This is not the year when you need a newsletter with a list of articles I wrote. This is not the year when you need a list of my favorite books, TV shows, movies, pairs of sweatpants, recommendations for hand sanitizer, or anything else. We are staggering and dragging ourselves toward the finish line of 2020 with one hand raising a middle finger and the other one scrolling the internet. It’s bad. Here in California, there is so much Covid that the state ran out of body bags. The entire Bay Area, where I live, is shut down indefinitely, because our hospitals can’t accommodate any more people. You don’t need me to tell you any of that. You’re well aware, I am sure. But I begin with this note to let you know two things: one, this newsletter will not be a list of things I wrote because you can Google those if you’d like, and, two, there are role models for surviving times like this. And I’ve been thinking a lot about one of them.
A couple of years back I got asked to write the introduction to a new edition of Julian of Norwich’s Revelations of Divine Love, primarily because an article I wrote about visionary women of the Medieval era and contemporary women in midlife went a little bit viral. I had never really read much of Julian’s work up until that point, and knew very little about her. My colleague Carmen Acevedo Butcher, who has translated another prominent Medieval woman, Hildegard Von Bingen, suggested a few books about Julian, and I spent a month or two making my way through Julian’s Revelations and writing the introduction. It’s actually a pretty compact book, but it is wild: vivid and strange and fascinating. And disturbing. Julian lived through several cycles of the plague, and her life as a solitary was both an escape from disease and a way to provide a spiritual service for people suffering from it. It might seem insignificant compared to the heroic efforts of frontline workers we’re seeing right now, but there’s some scientific evidence for the efficacy of prayer, at least psychologically, and that’s what solitaries, monastics, and mystics do: the hold the sick, the dying, and those who work with them in prayer.
I’ve also been thinking a lot this year about solitude and women, and what it means to turn away from the traditional roles of nurturing and caretaking and instead choose what might be the most countercultural thing of all: being alone.

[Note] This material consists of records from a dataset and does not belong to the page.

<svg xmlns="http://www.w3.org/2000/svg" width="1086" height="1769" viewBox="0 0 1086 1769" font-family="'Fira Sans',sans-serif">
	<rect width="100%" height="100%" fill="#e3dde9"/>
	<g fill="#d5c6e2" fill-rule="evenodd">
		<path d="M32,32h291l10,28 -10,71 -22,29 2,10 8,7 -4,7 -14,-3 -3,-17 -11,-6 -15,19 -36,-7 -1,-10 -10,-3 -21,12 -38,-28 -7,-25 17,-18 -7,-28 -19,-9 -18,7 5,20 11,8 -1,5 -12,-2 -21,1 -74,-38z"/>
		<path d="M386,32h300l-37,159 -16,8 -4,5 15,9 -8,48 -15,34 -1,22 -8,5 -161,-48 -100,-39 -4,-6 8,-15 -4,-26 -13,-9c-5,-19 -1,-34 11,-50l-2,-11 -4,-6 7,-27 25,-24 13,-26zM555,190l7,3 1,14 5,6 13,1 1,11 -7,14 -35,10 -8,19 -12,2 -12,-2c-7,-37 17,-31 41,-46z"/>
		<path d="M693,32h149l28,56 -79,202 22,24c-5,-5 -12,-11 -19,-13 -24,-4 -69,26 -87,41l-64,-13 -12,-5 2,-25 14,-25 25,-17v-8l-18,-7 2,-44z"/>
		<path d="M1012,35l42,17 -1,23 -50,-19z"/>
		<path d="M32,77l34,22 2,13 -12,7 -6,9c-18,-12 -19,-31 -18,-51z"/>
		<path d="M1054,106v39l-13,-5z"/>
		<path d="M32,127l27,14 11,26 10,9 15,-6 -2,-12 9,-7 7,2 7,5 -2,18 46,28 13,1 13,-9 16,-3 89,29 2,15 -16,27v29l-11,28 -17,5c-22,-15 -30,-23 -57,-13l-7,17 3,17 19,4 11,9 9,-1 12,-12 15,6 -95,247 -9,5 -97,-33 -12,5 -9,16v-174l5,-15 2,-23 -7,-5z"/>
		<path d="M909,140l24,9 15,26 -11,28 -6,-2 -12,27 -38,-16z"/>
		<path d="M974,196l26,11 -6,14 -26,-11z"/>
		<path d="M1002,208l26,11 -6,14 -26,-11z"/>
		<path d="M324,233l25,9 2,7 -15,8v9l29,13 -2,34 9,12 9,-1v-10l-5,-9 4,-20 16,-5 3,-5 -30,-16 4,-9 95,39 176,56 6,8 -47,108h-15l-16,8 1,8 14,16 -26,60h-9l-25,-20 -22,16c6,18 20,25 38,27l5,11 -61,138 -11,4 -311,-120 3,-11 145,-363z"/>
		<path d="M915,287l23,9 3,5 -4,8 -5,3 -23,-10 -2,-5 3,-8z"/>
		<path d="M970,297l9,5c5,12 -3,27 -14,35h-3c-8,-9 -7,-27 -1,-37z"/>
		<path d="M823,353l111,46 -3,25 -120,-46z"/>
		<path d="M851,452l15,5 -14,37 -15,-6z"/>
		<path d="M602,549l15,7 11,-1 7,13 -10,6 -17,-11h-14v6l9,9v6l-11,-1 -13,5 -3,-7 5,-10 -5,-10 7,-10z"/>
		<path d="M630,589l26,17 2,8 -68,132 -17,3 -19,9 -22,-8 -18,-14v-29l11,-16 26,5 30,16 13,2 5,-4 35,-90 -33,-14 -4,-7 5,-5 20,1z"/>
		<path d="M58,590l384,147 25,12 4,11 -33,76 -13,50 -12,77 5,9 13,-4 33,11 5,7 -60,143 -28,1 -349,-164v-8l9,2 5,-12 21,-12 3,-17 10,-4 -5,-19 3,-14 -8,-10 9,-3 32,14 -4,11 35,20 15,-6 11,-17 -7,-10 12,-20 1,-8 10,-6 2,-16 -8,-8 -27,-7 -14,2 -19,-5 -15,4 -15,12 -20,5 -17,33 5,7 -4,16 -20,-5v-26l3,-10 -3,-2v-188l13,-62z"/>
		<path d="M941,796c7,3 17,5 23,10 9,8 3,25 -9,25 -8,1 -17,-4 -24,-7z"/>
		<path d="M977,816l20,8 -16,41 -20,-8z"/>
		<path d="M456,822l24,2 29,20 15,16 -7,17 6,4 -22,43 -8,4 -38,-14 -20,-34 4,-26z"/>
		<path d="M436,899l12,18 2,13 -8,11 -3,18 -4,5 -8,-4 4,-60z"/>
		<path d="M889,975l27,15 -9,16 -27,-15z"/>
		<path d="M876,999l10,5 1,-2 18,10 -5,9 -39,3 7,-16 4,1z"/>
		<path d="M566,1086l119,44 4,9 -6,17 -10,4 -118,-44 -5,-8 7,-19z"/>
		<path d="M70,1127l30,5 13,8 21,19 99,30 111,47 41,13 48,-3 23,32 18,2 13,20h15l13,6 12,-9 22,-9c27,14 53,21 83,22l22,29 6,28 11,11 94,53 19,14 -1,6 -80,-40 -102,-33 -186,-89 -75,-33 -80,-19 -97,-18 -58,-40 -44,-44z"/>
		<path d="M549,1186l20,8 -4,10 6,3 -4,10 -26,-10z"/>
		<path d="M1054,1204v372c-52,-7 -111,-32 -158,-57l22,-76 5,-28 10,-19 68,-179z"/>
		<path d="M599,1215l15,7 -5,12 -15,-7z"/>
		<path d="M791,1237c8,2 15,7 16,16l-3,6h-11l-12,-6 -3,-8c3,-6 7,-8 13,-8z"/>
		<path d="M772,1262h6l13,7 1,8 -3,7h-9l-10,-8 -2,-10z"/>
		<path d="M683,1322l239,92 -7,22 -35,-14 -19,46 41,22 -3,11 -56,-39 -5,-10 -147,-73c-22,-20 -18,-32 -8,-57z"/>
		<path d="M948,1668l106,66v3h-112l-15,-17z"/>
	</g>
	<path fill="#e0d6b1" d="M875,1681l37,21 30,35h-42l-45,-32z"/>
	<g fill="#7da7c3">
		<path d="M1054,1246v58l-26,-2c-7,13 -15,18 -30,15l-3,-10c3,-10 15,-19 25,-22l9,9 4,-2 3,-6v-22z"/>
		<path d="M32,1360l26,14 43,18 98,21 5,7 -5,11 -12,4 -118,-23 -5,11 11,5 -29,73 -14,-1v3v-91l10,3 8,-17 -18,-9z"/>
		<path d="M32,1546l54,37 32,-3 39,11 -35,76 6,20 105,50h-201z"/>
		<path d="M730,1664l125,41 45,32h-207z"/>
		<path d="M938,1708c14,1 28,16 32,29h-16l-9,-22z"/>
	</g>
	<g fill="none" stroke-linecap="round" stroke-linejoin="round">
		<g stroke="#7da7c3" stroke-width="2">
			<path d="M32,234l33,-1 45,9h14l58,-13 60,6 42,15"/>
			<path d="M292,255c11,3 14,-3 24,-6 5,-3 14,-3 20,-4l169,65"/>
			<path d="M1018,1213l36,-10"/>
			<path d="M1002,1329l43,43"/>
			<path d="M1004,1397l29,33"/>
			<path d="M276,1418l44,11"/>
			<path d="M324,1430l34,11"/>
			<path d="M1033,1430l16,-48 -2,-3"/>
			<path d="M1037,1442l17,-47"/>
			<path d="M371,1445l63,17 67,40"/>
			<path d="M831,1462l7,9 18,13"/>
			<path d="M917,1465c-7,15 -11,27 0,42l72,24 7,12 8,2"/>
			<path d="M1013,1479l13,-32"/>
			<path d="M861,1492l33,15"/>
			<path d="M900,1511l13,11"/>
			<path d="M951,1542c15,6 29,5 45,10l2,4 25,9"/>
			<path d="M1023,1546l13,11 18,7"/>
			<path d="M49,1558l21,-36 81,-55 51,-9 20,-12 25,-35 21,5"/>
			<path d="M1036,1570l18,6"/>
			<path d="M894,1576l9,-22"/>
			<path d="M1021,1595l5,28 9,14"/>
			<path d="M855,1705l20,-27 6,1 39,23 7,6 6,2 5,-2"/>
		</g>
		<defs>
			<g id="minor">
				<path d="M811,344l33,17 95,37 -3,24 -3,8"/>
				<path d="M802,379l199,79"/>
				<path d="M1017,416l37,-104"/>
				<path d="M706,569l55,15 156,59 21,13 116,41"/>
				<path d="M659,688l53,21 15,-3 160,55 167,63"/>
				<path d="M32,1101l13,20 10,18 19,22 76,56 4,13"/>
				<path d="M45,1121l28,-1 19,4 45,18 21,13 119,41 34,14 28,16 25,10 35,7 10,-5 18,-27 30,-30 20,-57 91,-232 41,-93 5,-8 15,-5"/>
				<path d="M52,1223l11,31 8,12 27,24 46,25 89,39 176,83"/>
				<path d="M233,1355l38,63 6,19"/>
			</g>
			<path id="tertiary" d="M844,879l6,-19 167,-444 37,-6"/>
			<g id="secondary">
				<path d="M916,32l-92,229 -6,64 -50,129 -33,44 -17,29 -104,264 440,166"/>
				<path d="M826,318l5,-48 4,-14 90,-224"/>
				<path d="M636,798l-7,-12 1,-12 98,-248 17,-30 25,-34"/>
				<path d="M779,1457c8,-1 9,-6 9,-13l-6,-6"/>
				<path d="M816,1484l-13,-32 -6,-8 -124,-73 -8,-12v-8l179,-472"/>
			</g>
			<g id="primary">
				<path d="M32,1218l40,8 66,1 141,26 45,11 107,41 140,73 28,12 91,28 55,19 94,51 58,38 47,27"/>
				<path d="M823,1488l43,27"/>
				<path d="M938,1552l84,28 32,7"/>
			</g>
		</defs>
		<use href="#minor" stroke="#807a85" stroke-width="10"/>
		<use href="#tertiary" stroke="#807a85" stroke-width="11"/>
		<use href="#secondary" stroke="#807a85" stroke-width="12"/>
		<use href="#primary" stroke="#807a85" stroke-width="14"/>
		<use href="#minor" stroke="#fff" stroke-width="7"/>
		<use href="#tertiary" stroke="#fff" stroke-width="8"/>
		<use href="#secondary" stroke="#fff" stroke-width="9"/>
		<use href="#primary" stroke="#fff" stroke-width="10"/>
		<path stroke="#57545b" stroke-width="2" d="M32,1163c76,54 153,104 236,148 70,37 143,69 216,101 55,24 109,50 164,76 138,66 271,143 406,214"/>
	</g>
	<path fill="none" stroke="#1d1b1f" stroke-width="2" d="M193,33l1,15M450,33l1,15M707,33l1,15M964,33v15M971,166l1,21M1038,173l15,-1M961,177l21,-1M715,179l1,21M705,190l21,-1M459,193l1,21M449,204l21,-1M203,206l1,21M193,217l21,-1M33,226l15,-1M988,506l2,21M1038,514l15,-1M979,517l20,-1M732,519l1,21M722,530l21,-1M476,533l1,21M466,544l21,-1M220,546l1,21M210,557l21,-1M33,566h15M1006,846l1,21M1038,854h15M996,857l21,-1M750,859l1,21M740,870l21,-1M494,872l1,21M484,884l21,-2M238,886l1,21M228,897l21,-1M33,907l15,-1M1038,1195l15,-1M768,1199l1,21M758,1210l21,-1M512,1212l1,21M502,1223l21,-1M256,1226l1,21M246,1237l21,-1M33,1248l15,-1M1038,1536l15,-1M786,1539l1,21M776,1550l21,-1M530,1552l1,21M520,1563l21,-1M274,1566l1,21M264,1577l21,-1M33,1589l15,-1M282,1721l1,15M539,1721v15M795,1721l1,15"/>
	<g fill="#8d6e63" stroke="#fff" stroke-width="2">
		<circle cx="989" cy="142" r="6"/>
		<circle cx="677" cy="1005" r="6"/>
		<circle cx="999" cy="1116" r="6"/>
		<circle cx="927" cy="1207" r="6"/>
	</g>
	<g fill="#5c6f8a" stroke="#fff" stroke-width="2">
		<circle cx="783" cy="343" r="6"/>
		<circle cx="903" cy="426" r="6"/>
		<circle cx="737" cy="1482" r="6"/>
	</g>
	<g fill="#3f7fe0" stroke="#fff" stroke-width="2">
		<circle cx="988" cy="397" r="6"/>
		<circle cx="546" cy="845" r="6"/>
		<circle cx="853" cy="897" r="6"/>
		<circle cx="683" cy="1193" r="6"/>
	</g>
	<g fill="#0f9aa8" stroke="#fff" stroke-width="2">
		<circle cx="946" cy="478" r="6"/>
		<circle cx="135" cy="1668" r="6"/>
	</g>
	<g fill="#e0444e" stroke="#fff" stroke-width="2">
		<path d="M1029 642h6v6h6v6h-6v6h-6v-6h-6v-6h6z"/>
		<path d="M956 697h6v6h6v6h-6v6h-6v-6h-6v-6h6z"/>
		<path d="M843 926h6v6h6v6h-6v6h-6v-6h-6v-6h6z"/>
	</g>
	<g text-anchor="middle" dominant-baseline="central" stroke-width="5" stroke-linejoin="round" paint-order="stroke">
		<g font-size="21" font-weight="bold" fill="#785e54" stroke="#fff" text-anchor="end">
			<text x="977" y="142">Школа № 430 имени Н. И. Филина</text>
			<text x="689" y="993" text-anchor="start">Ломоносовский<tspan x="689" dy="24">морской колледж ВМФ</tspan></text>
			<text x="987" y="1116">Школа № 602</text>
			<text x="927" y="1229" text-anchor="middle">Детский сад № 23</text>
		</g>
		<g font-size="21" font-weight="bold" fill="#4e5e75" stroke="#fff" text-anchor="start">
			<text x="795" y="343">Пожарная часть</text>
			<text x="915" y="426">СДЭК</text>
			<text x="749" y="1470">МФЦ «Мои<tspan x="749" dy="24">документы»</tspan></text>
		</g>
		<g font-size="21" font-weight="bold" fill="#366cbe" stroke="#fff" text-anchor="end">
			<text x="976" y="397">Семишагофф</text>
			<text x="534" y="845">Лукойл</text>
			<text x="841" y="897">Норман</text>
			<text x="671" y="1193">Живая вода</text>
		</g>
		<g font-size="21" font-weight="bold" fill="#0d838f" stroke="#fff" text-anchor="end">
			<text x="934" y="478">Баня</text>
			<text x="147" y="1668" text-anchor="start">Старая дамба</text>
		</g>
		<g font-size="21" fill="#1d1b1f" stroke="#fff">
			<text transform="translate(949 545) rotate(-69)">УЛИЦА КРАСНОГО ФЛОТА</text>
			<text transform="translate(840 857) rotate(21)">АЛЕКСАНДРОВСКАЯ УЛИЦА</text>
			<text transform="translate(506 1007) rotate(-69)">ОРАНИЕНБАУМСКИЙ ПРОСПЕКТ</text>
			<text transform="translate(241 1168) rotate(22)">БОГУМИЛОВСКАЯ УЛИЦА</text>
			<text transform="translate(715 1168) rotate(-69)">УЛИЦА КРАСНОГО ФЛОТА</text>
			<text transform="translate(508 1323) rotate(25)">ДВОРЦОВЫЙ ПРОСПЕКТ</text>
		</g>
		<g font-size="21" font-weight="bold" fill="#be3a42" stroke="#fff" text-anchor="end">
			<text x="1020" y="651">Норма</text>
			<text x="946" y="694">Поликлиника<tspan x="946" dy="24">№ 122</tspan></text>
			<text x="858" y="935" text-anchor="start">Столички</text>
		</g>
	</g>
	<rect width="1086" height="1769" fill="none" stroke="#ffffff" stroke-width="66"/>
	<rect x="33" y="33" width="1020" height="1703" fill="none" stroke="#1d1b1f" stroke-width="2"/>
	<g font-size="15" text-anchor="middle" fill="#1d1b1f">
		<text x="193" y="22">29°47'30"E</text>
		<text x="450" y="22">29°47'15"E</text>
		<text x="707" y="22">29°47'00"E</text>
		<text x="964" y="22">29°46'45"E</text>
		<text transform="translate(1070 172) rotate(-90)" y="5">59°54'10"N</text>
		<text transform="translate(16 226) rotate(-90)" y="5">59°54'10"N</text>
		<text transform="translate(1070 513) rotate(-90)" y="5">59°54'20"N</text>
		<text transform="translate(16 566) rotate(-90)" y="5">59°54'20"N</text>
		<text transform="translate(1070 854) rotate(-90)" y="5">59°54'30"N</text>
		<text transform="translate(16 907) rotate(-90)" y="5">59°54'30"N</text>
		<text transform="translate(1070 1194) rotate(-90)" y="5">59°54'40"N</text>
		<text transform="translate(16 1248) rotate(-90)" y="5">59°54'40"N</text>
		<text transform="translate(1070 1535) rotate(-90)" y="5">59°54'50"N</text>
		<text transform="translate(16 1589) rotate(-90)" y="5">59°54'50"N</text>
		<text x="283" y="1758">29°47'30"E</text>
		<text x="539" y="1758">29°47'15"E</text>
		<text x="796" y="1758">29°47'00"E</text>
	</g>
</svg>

And in a time when we are all, even the most introverted among us, far more alone than we’ve ever been, what are we learning about ourselves, and about our web of relationships? Here, again, Julian provides a model. She was never truly alone in the anchorhold, the small room where she was walled in, attached to the side of a church, because one of its windows faced the village square. And people would come to Julian’s window seeking wisdom, and advice, and spiritual direction, and companionship. Zoom isn’t exactly the same thing, but it’s not that different, either.
I wrote about Julian and the pandemic and what mysticism means today for America magazine, and it was just published yesterday, so that is the only article I’ll share. It’s also going to re-appear in my forthcoming book, so you can certainly wait for that if you’d prefer. And in a difficult year, I hope you have found time for creation. Self-creation, creativity, survival: these are all of a piece. “That, too, is mysticism, the idea that time is elastic, that we are creating things not knowing how they will be received or who will receive them, that creating is itself the time of encounter with grace.”